▶ _Information provided_:
========
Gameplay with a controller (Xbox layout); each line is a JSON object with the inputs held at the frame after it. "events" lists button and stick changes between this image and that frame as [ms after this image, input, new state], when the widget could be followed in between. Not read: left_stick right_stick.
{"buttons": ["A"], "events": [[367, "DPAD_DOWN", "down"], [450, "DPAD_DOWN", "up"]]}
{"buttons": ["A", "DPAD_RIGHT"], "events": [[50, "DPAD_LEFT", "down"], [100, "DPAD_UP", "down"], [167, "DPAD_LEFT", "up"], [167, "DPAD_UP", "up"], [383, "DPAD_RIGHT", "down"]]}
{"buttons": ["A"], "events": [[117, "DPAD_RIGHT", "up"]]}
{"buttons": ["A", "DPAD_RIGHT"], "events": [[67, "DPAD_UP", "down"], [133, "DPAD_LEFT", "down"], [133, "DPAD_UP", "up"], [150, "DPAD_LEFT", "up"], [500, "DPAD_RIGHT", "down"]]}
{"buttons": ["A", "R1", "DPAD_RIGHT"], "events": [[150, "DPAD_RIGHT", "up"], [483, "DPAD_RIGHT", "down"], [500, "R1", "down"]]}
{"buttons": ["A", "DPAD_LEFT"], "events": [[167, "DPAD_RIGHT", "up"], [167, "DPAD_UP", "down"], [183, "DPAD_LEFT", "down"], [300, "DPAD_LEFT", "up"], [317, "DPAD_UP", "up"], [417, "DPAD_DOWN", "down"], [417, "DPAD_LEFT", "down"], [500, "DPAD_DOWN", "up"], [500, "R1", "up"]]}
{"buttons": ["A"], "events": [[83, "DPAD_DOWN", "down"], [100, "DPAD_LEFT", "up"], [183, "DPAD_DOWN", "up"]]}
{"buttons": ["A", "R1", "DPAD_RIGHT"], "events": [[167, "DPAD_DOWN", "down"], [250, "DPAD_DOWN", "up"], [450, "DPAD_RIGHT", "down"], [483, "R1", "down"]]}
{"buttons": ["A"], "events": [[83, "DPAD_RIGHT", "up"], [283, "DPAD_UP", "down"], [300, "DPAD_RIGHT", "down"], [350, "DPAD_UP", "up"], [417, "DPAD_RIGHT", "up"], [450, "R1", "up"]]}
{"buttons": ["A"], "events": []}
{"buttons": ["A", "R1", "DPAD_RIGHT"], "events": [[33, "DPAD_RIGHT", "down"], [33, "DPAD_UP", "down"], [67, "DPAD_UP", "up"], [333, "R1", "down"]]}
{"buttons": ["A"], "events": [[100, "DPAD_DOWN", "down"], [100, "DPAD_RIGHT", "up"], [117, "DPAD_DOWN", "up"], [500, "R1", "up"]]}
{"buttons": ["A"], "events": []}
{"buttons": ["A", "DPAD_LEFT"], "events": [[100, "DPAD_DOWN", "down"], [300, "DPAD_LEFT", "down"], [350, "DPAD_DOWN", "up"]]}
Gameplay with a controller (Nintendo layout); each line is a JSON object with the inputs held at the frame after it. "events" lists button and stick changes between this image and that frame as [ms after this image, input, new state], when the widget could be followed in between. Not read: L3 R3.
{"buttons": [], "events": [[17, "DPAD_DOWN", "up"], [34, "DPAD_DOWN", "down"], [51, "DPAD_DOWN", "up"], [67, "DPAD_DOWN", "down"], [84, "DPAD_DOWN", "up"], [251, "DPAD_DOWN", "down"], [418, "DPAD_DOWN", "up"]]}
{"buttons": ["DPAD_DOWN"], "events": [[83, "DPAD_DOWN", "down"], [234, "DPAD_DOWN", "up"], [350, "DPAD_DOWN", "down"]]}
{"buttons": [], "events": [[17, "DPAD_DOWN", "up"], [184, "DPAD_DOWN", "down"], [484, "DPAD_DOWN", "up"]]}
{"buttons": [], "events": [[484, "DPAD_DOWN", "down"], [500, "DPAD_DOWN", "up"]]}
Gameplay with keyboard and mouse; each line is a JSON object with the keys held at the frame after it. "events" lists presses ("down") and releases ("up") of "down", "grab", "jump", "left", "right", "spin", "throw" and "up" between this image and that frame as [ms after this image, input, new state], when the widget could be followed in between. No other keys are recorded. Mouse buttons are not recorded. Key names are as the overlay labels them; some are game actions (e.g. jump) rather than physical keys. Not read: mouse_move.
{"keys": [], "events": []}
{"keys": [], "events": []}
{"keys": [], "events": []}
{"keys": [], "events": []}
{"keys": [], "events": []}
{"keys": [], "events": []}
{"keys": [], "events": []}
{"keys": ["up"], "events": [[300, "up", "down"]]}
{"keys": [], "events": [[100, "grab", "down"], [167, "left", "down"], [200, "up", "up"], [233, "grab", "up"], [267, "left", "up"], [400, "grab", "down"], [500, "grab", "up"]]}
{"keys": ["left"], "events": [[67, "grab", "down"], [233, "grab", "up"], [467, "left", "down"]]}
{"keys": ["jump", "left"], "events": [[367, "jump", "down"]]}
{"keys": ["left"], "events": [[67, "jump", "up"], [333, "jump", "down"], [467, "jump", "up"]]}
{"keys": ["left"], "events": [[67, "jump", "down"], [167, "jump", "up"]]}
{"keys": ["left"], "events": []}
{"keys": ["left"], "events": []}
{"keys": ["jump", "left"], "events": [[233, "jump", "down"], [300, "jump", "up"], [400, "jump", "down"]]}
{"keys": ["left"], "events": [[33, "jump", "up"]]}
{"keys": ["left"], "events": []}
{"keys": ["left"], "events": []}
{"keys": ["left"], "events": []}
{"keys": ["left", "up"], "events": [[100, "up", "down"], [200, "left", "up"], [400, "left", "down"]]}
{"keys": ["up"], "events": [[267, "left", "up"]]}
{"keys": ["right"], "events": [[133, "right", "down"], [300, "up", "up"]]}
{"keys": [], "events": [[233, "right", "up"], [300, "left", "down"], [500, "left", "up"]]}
========
▶ _What the exercise asks_: Only the lines above that include the word "lists" belong in the answer; copy each one.

▶ _Finished task_:
Gameplay with a controller (Xbox layout); each line is a JSON object with the inputs held at the frame after it. "events" lists button and stick changes between this image and that frame as [ms after this image, input, new state], when the widget could be followed in between. Not read: left_stick right_stick.
Gameplay with a controller (Nintendo layout); each line is a JSON object with the inputs held at the frame after it. "events" lists button and stick changes between this image and that frame as [ms after this image, input, new state], when the widget could be followed in between. Not read: L3 R3.
Gameplay with keyboard and mouse; each line is a JSON object with the keys held at the frame after it. "events" lists presses ("down") and releases ("up") of "down", "grab", "jump", "left", "right", "spin", "throw" and "up" between this image and that frame as [ms after this image, input, new state], when the widget could be followed in between. No other keys are recorded. Mouse buttons are not recorded. Key names are as the overlay labels them; some are game actions (e.g. jump) rather than physical keys. Not read: mouse_move.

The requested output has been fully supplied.